The introduction of agents and extensions bring a lot of possibilities to virtual machines in Azure. The CustomScript extension let you run one or a set of scripts on a virtual machine. The usage is simple, you upload one or many scripts & their required files if any to Azure Storage, then you invoke the CustomScript extension. The extension will download the designated files on the virtual machine in the extension directory: C:\Packages\Plugins\Microsoft.Compute.CustomScriptExtension{version-number}\Downloads{iteration} and will execute the script designed to run.

There can be just one

You might be tempted to think that you'll create a script to install a database server, another one for configuring IIS and another one to join the machine to a domain and invoke 3 times the extension. If you call the Set-AzureVMCustomScriptExtension cmdlet and you already used a CustomScript extension with a difference reference name on that particular VM, you'll get this error:

Set-AzureVMCustomScriptExtension : BadRequest: Multiple extensions per handler not supported for OS type 'Windows'.
Extension 'InstallDevVMPowerShellScript' with handler 'Microsoft.Compute.CustomScriptExtension' already added.
At D:\wkspc\Repos\ARMProvisioning\ProofOfConcepts\VMInTheCloud\v2.1\Invoke-VMExtension.ps1:13 char:1

  • Set-AzureVMCustomScriptExtension -ResourceGroupName TestARM95165 -VMN ...
  •   + CategoryInfo          : CloseError: (:) [Set-AzureVMCustomScriptExtension], CloudException
      + FullyQualifiedErrorId : Microsoft.Azure.Commands.Compute.SetAzureVMCustomScriptExtensionCommand
    
    

How can I do this?

Simple, instead of calling the CustomScript extension multiple times for different scripts, specify all your scripts using the -Filename or -FileUri parameters.

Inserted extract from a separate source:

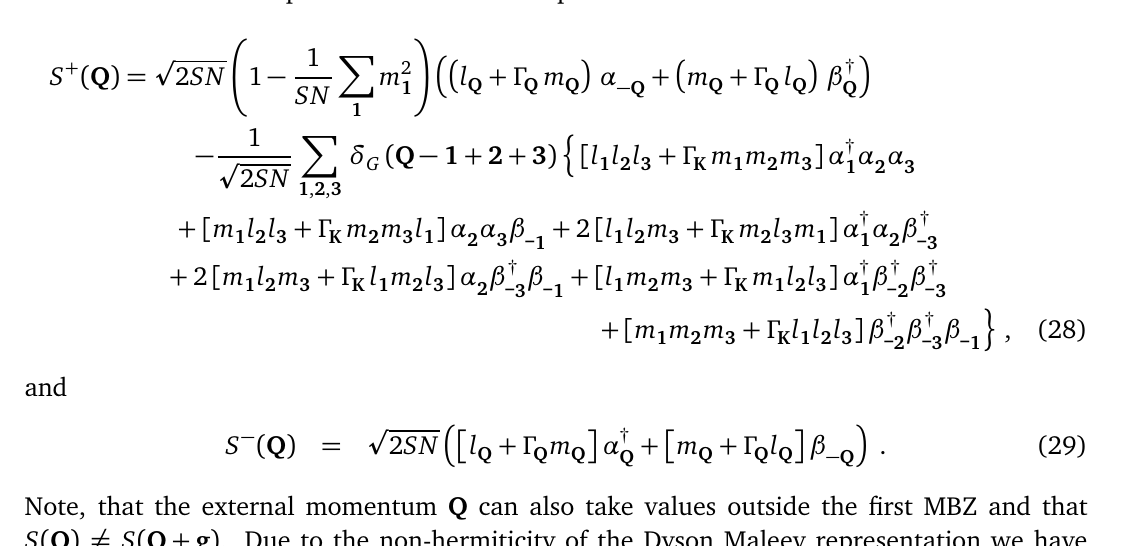
Figure 9: Illustration of the sign structure of the factor Γ = + 1 for K ∈ Z − for K ∈ Z + or Γ K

Here is an example where you have 3 scripts, script1.ps1, script2.ps1 and script3.ps1. The 3 files will be automatically downloaded in the download folder by the extension. Since script1.ps1 is designated to run, it is this script that'll be launched by the extension. Here we have 3 scripts but what you specify in the -Filename or -FileUri parameters can be zip files or any other file types that you want. The minimum you need is one script to download and run.

PS C:\> Set-AzureVMCustomScriptExtension -VM $x -ContainerName 'test' -FileName 'script1.ps1','script2.ps1','script3.ps1' -Run 'script1.ps1' -Argument 'arg1 arg2' | Update-AzureVM

-FileUri is helpful when you want to use blobs with a SAS token. That way you don't have to specify any storage key or storage context like when you use the -Filename parameter.